##### EXERCISE PASSAGE

Splint, ice, and elevate the affected digit. [11, 12]  Evaluate neurovascular status before and after transport to the ED. The patient should not participate in sports activities involving the hand.

The patient should have a follow-up evaluation with an orthopedist or hand specialist.

Reduction and postreduction procedures

With the patient's hand or foot securely braced, grasp the dislocated phalanx with dry gauze loosely wrapped around the phalanx (gauze improves grip). Hyperextend the joint slightly with gentle longitudinal traction for a dorsal dislocation or hyperflex for a volar dislocation. Gradually push the dislocated phalanx into its normal anatomic position. [11, 12]

Do not apply vigorous traction in a child, because that may interpose soft tissue or an osteochondral fragment into the distracted joint space and prevent reduction.

After reduction, examine the affected joint for flexor-extensor tendon function, active range of motion, localized tenderness, and instability in the medial-lateral and dorsal-volar directions.

Immobilize the joint with a foam-padded splint immediately after reduction to prevent redislocation or instability. Immobilize for 14-21 days for a PIP joint dislocation and 10-14 days for a DIP joint dislocation. Buddy taping for 3-6 weeks thereafter allows active range of motion and prevents hyperextension.

For a dorsal PIP dislocation, apply the splint dorsally with the joint in 20-30 degrees of flexion.

One study showed that management of PIP joint dislocations using controlled early mobilization with figure-of-eight splints provided greater range of motion and fewer hospital visits as compared to other splinting techniques. [19]

For a volar DIP dislocation, apply the splint only to the DIP joint on the volar aspect; the DIP should be in full extension. Allow the PIP joint full range of motion.

##########

__TO DO__
- a) Duplicate the stretch of the passage on finger joint dislocations from "After reduction, examine" through "and dorsal-volar directions.".
- b) According to the passage on finger joint dislocations, how long should the joint be immobilized after reduction of a DIP joint dislocation?
The records that come next have no connection to the passage on finger joint dislocations.

##### EXERCISE DATA

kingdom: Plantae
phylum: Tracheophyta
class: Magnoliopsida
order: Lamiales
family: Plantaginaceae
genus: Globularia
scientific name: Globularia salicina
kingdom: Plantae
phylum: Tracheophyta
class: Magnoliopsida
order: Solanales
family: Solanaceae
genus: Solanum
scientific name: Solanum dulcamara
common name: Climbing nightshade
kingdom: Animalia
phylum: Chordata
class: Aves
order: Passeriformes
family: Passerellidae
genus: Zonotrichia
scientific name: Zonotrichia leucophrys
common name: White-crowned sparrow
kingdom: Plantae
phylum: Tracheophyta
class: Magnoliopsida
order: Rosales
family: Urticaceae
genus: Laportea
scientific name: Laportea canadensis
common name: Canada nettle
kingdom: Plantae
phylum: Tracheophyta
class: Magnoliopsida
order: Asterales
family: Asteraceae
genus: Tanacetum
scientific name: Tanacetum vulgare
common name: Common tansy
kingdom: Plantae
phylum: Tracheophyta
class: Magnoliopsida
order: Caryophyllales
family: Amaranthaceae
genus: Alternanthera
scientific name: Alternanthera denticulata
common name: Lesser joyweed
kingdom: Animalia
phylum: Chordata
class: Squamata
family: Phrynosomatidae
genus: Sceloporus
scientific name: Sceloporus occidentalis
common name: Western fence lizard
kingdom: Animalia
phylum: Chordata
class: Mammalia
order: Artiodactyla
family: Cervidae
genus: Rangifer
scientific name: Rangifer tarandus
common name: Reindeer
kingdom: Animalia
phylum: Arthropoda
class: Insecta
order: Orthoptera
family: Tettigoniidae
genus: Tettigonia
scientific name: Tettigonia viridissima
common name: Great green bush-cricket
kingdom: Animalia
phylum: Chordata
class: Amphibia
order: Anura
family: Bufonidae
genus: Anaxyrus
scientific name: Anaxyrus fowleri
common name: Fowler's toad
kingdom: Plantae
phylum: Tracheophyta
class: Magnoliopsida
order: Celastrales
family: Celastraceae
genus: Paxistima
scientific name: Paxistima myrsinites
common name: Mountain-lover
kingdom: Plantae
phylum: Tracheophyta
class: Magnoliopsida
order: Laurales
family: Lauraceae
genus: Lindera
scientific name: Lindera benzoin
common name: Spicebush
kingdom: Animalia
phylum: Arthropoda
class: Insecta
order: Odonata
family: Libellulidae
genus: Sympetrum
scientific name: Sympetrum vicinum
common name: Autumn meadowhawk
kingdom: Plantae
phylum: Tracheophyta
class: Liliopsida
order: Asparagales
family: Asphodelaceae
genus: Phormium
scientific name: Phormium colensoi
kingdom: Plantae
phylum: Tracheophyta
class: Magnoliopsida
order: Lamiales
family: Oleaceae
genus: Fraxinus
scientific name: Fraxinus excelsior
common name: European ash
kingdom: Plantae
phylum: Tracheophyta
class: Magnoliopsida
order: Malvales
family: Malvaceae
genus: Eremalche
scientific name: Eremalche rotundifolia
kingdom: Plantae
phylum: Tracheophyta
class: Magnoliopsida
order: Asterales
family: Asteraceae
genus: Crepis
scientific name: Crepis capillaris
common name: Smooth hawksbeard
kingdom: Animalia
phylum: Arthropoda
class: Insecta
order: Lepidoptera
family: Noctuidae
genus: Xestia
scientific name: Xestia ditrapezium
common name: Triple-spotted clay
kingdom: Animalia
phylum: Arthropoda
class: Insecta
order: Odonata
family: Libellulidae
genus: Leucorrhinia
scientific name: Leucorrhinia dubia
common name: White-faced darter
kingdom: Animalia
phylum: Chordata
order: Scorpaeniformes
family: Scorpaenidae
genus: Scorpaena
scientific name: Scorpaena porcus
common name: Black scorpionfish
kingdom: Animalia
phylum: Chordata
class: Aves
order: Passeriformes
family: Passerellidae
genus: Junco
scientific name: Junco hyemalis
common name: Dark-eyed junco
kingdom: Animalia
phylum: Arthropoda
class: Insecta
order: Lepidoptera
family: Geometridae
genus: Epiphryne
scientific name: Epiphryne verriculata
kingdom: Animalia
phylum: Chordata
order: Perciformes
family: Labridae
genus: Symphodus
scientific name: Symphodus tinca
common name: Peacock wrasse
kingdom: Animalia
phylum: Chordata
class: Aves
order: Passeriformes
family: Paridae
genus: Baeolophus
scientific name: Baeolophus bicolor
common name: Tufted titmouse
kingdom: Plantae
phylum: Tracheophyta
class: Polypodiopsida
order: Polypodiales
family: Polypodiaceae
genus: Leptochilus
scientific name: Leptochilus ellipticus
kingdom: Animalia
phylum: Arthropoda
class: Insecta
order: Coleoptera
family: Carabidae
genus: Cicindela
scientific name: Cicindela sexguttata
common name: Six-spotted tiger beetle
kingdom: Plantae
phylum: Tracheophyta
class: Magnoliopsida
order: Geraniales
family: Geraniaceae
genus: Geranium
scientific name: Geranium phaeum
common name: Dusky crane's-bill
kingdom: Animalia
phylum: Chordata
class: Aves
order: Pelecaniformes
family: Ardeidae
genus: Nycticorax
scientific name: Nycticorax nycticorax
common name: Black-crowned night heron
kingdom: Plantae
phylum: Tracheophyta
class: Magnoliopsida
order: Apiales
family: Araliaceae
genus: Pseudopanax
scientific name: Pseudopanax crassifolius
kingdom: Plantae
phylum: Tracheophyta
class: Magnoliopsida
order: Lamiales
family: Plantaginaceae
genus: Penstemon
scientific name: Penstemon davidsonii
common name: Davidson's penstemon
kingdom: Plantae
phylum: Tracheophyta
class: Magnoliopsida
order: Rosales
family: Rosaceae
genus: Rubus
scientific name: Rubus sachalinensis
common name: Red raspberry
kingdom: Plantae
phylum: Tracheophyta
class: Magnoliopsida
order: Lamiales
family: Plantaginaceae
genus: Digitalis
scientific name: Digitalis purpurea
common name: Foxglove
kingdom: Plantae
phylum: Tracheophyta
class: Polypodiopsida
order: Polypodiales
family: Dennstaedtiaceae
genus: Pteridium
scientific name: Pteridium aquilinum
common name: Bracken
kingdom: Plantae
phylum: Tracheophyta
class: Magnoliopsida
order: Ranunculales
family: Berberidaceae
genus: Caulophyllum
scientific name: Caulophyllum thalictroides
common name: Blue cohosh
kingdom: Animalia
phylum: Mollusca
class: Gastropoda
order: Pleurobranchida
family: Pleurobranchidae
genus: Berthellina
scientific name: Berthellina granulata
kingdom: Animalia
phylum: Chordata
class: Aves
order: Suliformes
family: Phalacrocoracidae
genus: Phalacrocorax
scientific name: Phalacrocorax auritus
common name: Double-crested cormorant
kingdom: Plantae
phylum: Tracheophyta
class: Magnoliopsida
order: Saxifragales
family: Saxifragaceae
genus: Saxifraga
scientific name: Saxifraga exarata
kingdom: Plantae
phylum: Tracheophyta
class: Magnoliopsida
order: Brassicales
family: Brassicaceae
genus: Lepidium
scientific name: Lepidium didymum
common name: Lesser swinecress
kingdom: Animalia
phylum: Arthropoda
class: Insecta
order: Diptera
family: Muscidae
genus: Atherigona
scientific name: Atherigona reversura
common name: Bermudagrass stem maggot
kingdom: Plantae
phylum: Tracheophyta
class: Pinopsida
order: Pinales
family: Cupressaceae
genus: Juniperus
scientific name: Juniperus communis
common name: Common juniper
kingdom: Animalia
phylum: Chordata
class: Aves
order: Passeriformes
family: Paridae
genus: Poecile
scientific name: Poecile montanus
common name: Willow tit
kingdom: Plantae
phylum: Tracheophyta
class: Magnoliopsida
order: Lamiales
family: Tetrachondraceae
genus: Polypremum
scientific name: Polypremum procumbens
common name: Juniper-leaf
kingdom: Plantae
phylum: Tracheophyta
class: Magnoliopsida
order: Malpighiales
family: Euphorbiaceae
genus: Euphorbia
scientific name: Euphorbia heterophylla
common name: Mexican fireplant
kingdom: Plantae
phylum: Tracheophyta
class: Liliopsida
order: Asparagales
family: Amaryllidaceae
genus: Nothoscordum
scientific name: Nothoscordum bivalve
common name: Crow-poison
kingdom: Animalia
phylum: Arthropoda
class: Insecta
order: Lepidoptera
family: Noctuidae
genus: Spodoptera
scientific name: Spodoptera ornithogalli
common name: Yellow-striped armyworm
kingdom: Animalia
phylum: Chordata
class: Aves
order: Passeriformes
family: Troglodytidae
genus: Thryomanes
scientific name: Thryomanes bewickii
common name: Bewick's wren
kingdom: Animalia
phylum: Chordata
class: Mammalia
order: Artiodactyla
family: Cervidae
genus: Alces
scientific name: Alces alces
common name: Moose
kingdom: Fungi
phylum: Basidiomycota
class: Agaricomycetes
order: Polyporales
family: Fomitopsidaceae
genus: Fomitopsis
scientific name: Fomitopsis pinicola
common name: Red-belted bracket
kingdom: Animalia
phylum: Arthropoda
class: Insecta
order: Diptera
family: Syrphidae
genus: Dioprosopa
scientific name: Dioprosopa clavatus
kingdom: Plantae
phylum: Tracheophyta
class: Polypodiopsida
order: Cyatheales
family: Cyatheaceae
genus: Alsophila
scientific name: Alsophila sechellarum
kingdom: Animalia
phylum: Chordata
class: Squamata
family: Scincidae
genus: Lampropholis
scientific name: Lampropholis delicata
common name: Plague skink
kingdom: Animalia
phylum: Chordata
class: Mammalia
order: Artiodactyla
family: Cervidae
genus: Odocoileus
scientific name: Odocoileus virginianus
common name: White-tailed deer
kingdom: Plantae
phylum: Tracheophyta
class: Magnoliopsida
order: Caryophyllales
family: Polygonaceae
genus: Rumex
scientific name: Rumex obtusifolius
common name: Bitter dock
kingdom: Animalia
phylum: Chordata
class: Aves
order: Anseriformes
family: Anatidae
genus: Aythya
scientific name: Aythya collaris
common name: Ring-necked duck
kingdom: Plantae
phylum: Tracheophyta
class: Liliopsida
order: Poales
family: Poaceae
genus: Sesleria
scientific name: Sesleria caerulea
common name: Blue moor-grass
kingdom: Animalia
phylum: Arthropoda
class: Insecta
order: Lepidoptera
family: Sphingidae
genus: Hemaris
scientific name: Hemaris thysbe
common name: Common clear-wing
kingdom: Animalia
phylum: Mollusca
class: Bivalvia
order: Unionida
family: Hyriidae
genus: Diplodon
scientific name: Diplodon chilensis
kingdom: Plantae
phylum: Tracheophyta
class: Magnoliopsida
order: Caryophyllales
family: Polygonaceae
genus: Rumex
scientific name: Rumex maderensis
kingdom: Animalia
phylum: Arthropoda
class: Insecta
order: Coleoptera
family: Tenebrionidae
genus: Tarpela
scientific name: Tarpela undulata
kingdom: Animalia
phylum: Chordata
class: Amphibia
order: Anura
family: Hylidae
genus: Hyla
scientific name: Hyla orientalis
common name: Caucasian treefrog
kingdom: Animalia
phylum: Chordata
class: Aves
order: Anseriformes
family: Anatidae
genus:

##########

__YOUR RESPONSES__
- a)
After reduction, examine the affected joint for flexor-extensor tendon function, active range of motion, localized tenderness, and instability in the medial-lateral and dorsal-volar directions.

- b) 10-14 days.